Long-term financial and clinical outcomes take much more time to measure and cost much more to obtain than what can be shown through modeling and intermediate outcomes. So, is it a payer’s failure to “get it”? Or a manufacturer’s failure to prove it?
Timeout
Despite the initial sticker shock and budget impact, payers understand the value proposition of direct-acting antivirals that cure hepatitis C: a very large short-term cost (the $100,000 cure) with commensurate long-term benefits (no half-million-dollar liver transplant). Finger pointing is not productive, but understanding the conditions under which payers make decisions can inform actions by policymakers, regulators, purchasers and manufacturers. If payers all made more long-term, upstream investments, then, in theory all should benefit. Sure, maybe some payers could or should do more. And maybe it is time to pay payers more to do more.

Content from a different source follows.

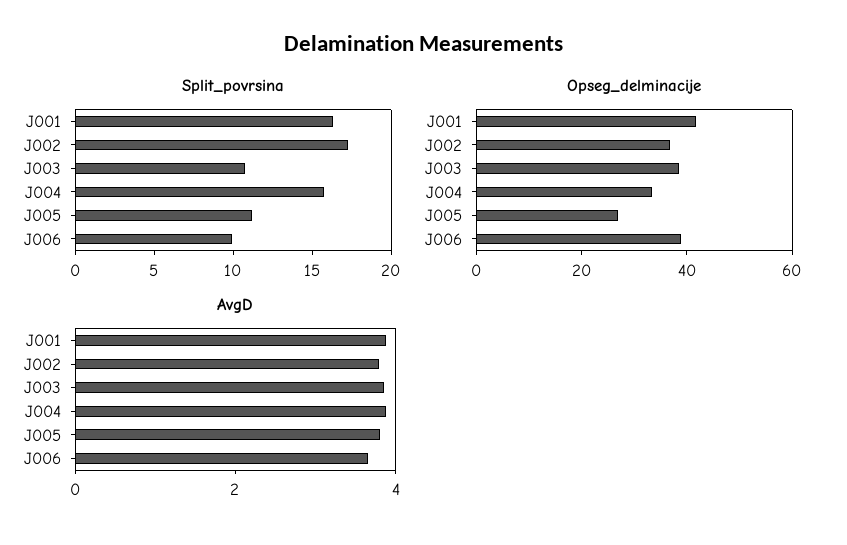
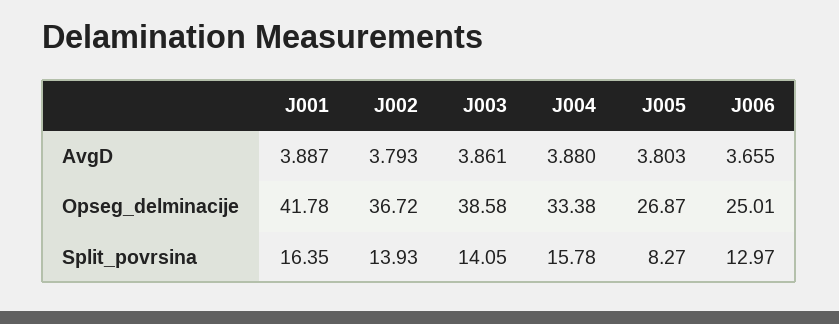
Split_povrsina, J002: 17 -> 13.93
Split_povrsina, J003: 11 -> 14.05
Split_povrsina, J005: 11 -> 8.27
Split_povrsina, J006: 10 -> 12.97
Opseg_delminacije, J006: 40 -> 25.01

A nuanced understanding of payers’ views on long-term outcomes has several implications for manufacturers. First and foremost, manufacturers should make greater investments in studies that demonstrate long-term outcomes. Manufacturers could then leverage the evidence when lobbying for laws and regulations that require coverage of their products, when attempting to induce employer demand for their products and supporting value-added programs, and when trying to optimize market access. And the endpoints used in these studies could support the development of valid performance measures associated with the use of their products. It’s time to think of payers as willing and able partners when pursuing long-term outcomes.